The pilot study tested for a link between facial hair whorl characteristics and behavioural responses to a fearful stimulus in horses.
American researchers Chelsey Shivley, Temple Grandin and Mark Deesing recorded the turning responses of 19 horses when an umbrella was opened suddenly.
“Hair whorl rotation showed a correlation with turning response,” they concluded in the report in the Journal of Equine Veterinary Science.
“The horses with clockwise hair whorls turning to the right and the horses with counterclockwise facial hair whorls turned to the left more than would be expected by chance.”
There were no significant correlations found between hair whorl lateral location or height and direction turned.
The evidence gathered suggested that facial hair whorls in horses were useful for predicting laterality in horses.

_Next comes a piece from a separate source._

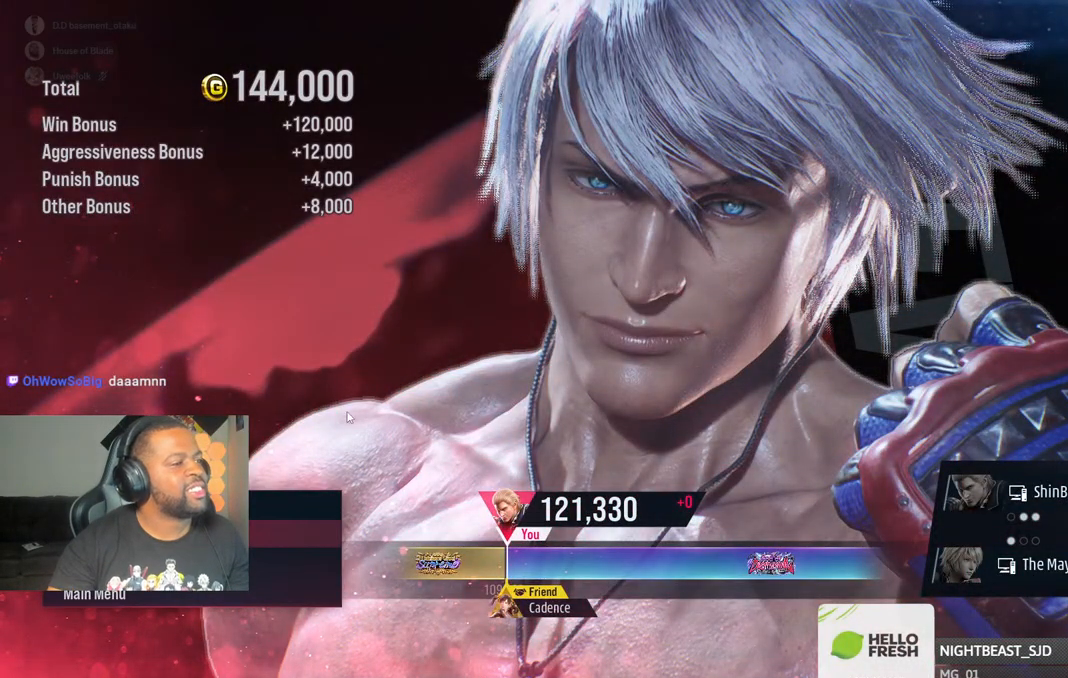
{"buttons": [], "left_stick": "down", "right_stick": "center", "events": [[233, "left_stick", "down"]]}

This new research confirms previous studies into whether facial whorls could help indicate whether a horse is left or right hoofed.
In 2008 vets Jack Murphy and Sean Arkins studied 219 horses to see if the forehead spirals indicated if they were left or right hoofed.
The results were published in a study in the veterinary journal Behavioural Processes.
Of the 104 who favoured their left hoof, 75% had anti-clockwise whorls, while of the 95 right-hoofed horses, 67% had clockwise whorls.
“Whorls are just a small part of the mix. It doesn’t mean a racehorse will definitely win on a left-handed track if it is left-hoofed, but it may have an advantage,” said Dr Murphy.